Я заколебался. Мой новый друг Оскар Розенблюм встал на сторону Фиры. Я попробовал сопротивляться.
— Но ведь ты, Ося, не подаешь, прошения! — Мы уже перешли на «ты».
— У нас с тобой разная ситуация. Во-первых, я не ссорился с родными. Во-вторых, я сын зубного врача, то есть человека свободной профессии. Детям таких родителей стипендии не положены.
— Я значусь сыном служащего — это тоже не сахар.
— Государственного служащего, Сергей! Большая разница — служить государству или самому себе, как мой отец. Помни — попытка не пытка.
Я подал в ректорат просьбу о стипендии. В канцелярии мне разъяснили, что я должен заручиться рекомендациями трех важных институтских структур — парткома, комкома и профкома. И тут же добавили, что поскольку я не член партии и не комсомолец, то могу обойтись без партийного и комсомольского ходатайства. Но поддержка профкома обязательна даже для тех, кто еще не вступил в профсоюз!
Я пошел в профком. Председатель — высокий нагловатый парень, старшекурсник какого-то факультета, — принял мое заявление как просьбу о помиловании от закоренелого преступника, справедливо заслужившего смертную казнь. Фамилии его не помню, но звали его так же, как и меня, — Сергеем.
— Приходи завтра после лекций, я посмотрю твое личное дело, — процедил он сквозь зубы и указал на дверь.
Я был уверен, что ходатайства мне не видать. Первые же слова профсоюзного вождя, услышанные на другой день, подтвердили эту уверенность.
— Мы рассмотрели на профкоме твое заявление и решили его не поддерживать.
— Значит, отказываете? А почему?
— По самой простой причине — не заслужил.
Я стоял перед ним, сидящим за своим профсоюзным столом. Он ухмылялся мне в лицо. Он торжествующе выполнял главную свою функцию — ставил на место тех, кто страдал социальной второсортностью. Меня охватили отчаяние и бешенство. Но я сдерживался — пока.
— Не заслужил? По-моему, я числюсь хорошим студентом. Ни одной плохой отметки.
Он хлопнул рукой по моему заявлению — под ним, я видел, лежало мое личное дело.
— Что ты мне суешь зачетную книжку? По ней ты хороший.

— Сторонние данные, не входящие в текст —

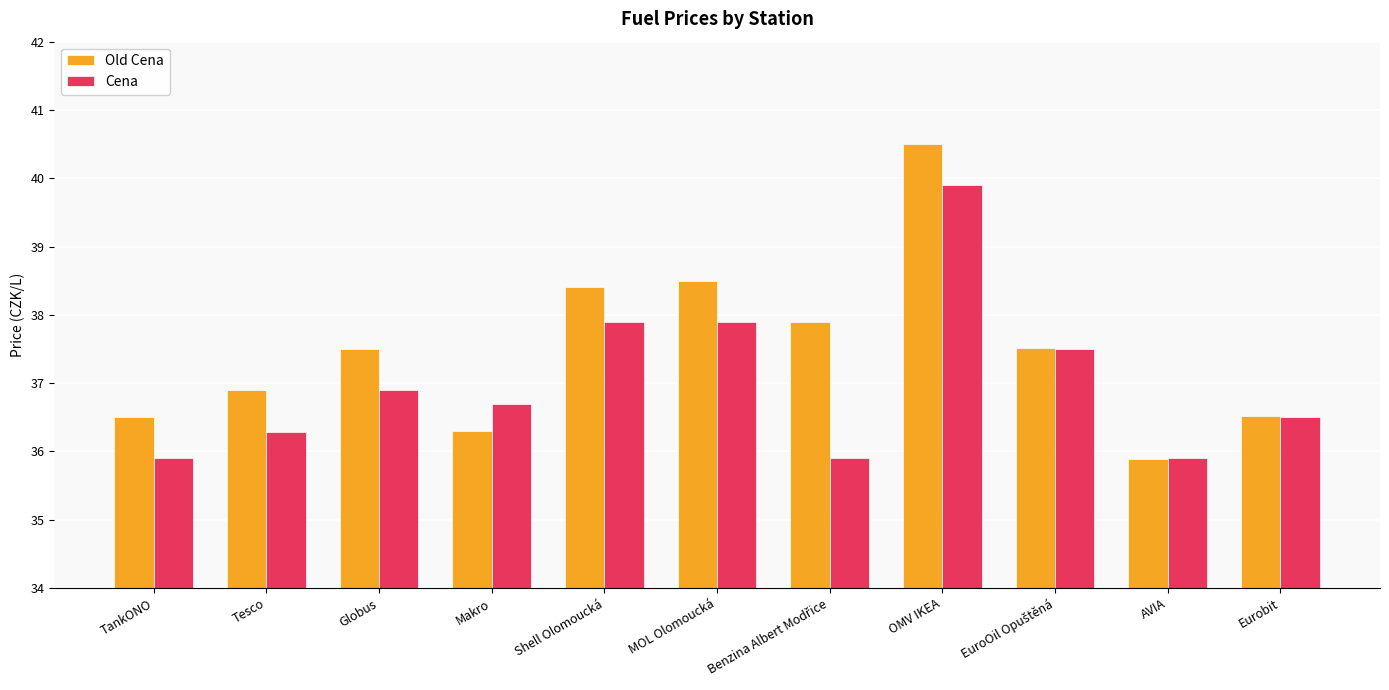

What is the difference between the maximum and second lowest values in the Old Cena series?

4.2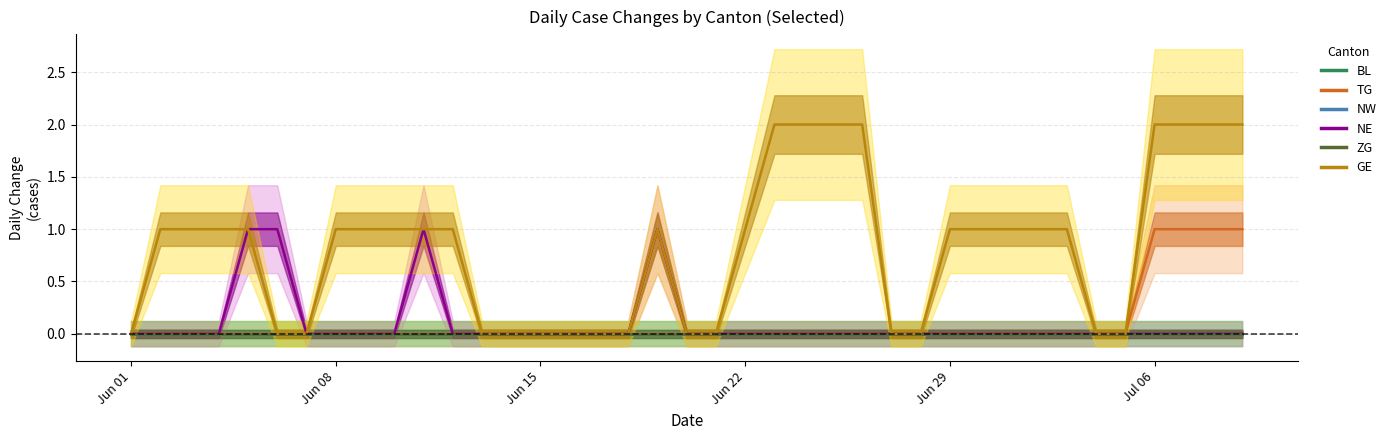

How many lines are shown in the chart?

6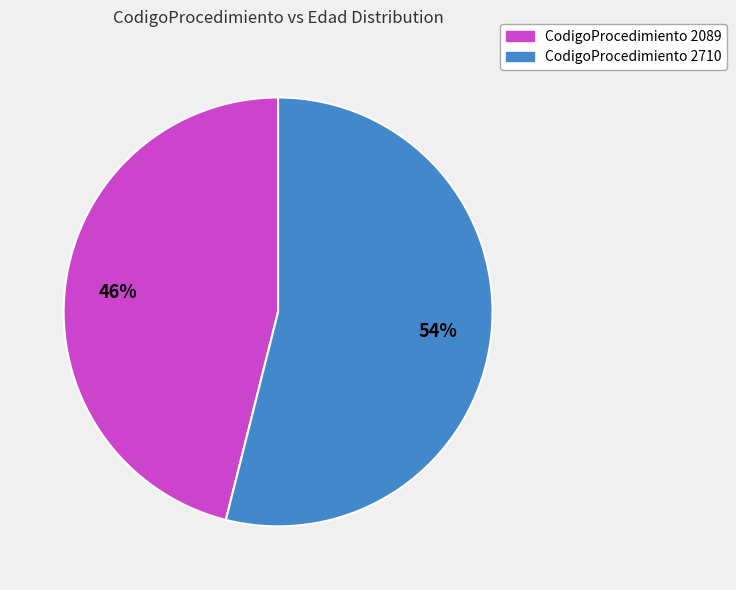

Count the number of slices in the pie.

2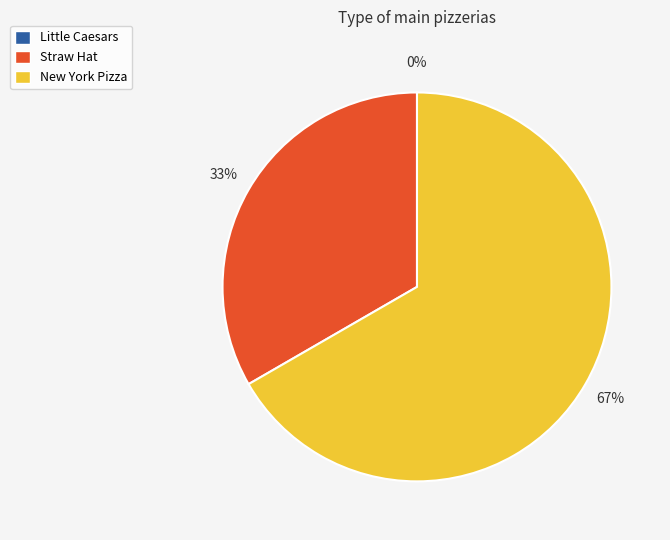

Do New York Pizza and Straw Hat together represent more than half of the pie?

Yes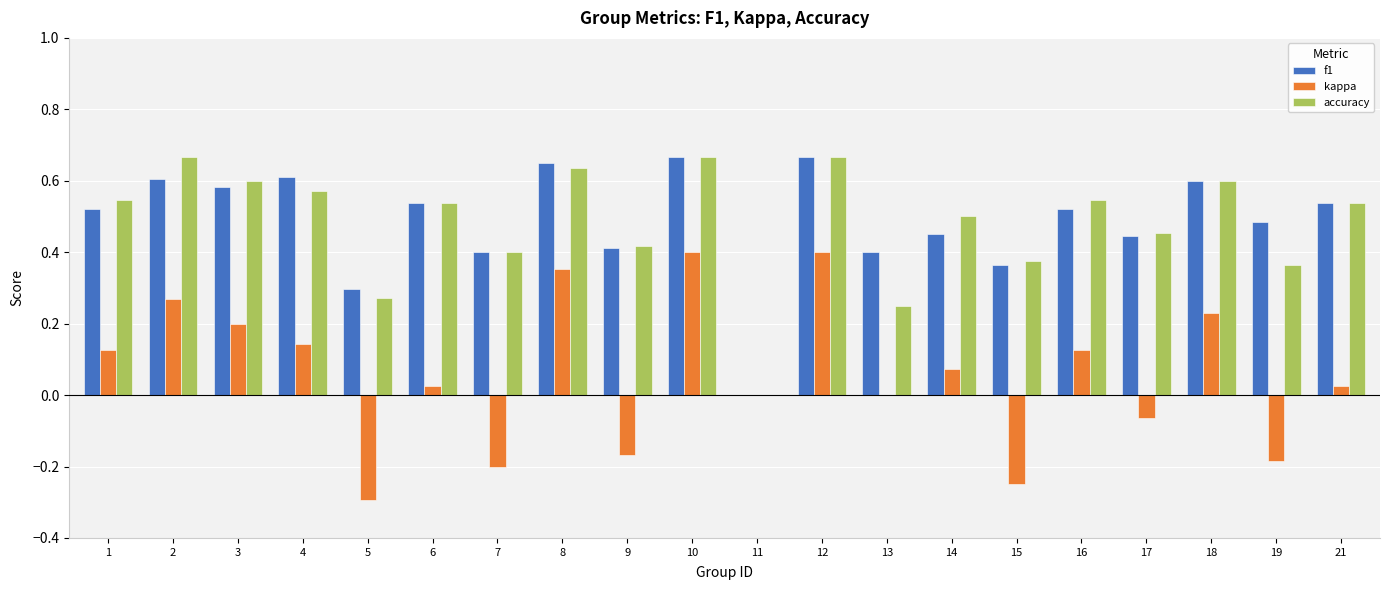

What is the sum of the f1 values at 4 and 1?

1.1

А по личному делу на стипендию не тянешь.
— Тогда объясни, что порочащего в моем личном деле. Он удивился моей тупости.
— Не наш ты человек — вот что. Из семьи какого-то служащего, а замахиваешься на стипендию, как будто сын рабочего или крестьянина-бедняка.
Я помолчал, стараясь успокоиться.
— Не наш человек, значит? А ты — наш?
— Я — наш, — с гордостью объявил он. — Отец — рабочий, дед — рабочий. Вот почему и поставили на это ответственное место. У нас диктатура рабочего класса — может, знаешь? И я ее представитель в институте. Не тебе чета!
— Я знаю, что ты скотина и последний подонок! — закричал я. — Хвастаешься чужими заслугами! Представитель рабочей диктатуры!
Он вскочил — теперь мы оба стояли, чуть не упираясь лбами. Он грозно и негромко сказал:
— Наговорил, однако. Раскрыл свою натуру. Сын служащего позорит нашу рабочую власть. Сейчас пойду к ректору, подниму на ноги партком. Одно скажу напоследок: из института тебя выгонят с позором — это я обеспечу!